> [Given passage]
New York Times Moves to Block AI Training From Published Content, Adds Ban to Terms of Service

The news outlet’s terms of service updated last week to prohibit using its content to train machine learning systems

New York Times
Getty Images

The New York Times has instituted a ban on using its content to train artificial intelligence systems.

In its most recent update to the terms of service on its website, dated Aug. 3, the paper of record now includes a prohibition on the “use the content for the development of any software program, including, but not limited to, training a machine learning or artificial intelligence (AI) system.”

The effort is perhaps in reaction to recent comments from Google that all digital content should be available to mine, unless publishers opt out, by the internet-focused news outlet Search Engine Land reported.

The large language models used by AI engines like OpenAI’s ChatGPT and Google’s Bard “mine” existing content on the internet to learn both facts and the cadence of human language, which then enables the systems to generate content.

The Times’ terms of service also prohibits the use of “robots, spiders, scripts, service, software or any manual or automatic device, tool, or process designed to data mine or scrape the content, data or information from the services, or otherwise use, access, or collect the content, data or information from the Services using automated means.”

> [Provided data]
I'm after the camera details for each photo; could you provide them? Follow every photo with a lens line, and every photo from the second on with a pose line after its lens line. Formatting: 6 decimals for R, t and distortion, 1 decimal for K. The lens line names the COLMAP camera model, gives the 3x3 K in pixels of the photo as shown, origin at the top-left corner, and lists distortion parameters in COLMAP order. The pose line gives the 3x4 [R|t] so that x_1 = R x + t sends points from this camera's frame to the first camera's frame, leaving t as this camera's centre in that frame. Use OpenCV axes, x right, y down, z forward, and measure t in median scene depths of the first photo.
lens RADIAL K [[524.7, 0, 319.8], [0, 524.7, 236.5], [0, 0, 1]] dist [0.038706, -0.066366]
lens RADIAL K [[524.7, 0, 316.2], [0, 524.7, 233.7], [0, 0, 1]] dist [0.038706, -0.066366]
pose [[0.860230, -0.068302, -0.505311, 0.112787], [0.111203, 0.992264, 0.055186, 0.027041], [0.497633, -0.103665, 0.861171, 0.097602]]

> [Aim of the exercise]
Please carry on the news piece about the New York Times barring AI training on its content, starting right after its final sentence. Nothing in the listing is needed here.

> [Task output]
Lifting data has become a major issue of contention as the race to ramp up AI offerings accelerates. OpenAI used videos from Google-owned YouTube to train its speech-to-text AI language model Whisper, for instance, while Google used ChatGPT to help train Bard.

While The Times is resisting the use of its content, other news outlets are trying to strike deals to benefit from the rapid expansion of AI.

Last month, The Associated Press, the world’s largest news organization, reached a deal with OpenAI to share access to technology developments and content. The deal is intended give the AP the opportunity to explore generative AI in news products, while licensing part of the AP’s text archive to OpenAI to further train its artificial intelligence products.

The Times signed an agreement with Google in February that will see the companies “work together on tools for content distribution and subscription,” but the announcement mentioned marketing and ad product experimentation, saying nothing about news content.

Representatives of The Times did not immediately respond to a request for comment.